In their case the first vehicle of the day, serving mainly the West Riding, is away around 10.30 a.m., whilst the long distance units are on the road between 3 p.m. and 4 p.m., the actual time depending to some extent on the amount of fish landed and consequent pressure of work on the factories. Here the delivery network includes such places as Swansea, Plymouth, Southampton, Portsmouth, Reading, Luton, Lowestoft, South Lancashire and the North Potteries, North Lancashire and Liverpool. Only one route leads northward, the destination there being the North Shields depot which is served via Middlesbrough. The flow of fish from Hull appears much stronger south of the Wash-Mersey line, since north thereof the influence of Aberdeen makes itself felt.

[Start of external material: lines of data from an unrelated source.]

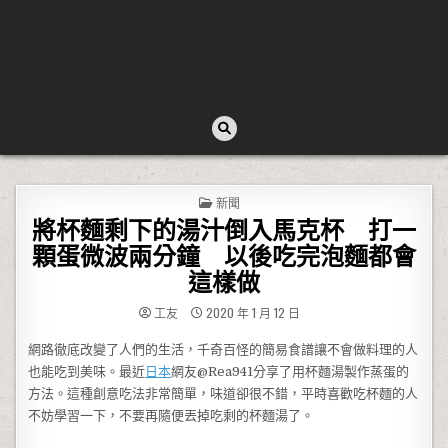
POSTED IN
新聞
將杯麵剩下的湯汁倒入馬克杯 打一
顆蛋微波兩分鐘 以後吃完泡麵都會
這樣做
工友
2020 年 1 月 12 日
網路徹底改變了人們的生活，千奇百怪的簡易食譜讓不會做料理的人
也能吃到美味。最近
日本
網友@Rea941分享了用杯麵湯製作蒸蛋的
方法。這種創意吃法非常簡單，味道卻很不錯，平時喜歡吃杯麵的人
不妨學習一下，不要再隨便丟掉吃剩的杯麵湯了。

Deliveries are in the main to the group's own depots and to inland wholesalers. In arranging distribution the policy has been to continue to serve wholesalers who are regarded as efficient but otherwise to open up depots. Wholesalers and depots are responsible for their own retail deliveries to fishmongers and other retail outlets. Almost all the trunk vehicles have insulated bodywork but in order to provide transportation for frozen fish a percentage are refrigerated.

As 1964 came to an end there is no doubt that many members of the trade in the three ports mentioned were extremely dubious about the plans that were being laid to replace the rail services on which they had relied for so long. In the outcome complaints have been few indeed and many of those who would not otherwise have contemplated using road transport are now sorry that they did not have the opportunity of changing over years ago. Each of the three ports had its own idea on the best policy to adopt in distribution by road. And it must now be put on record that after 12 months' trial each appears fully satisfied that the particular method chosen is the one best suited to its own circumstances.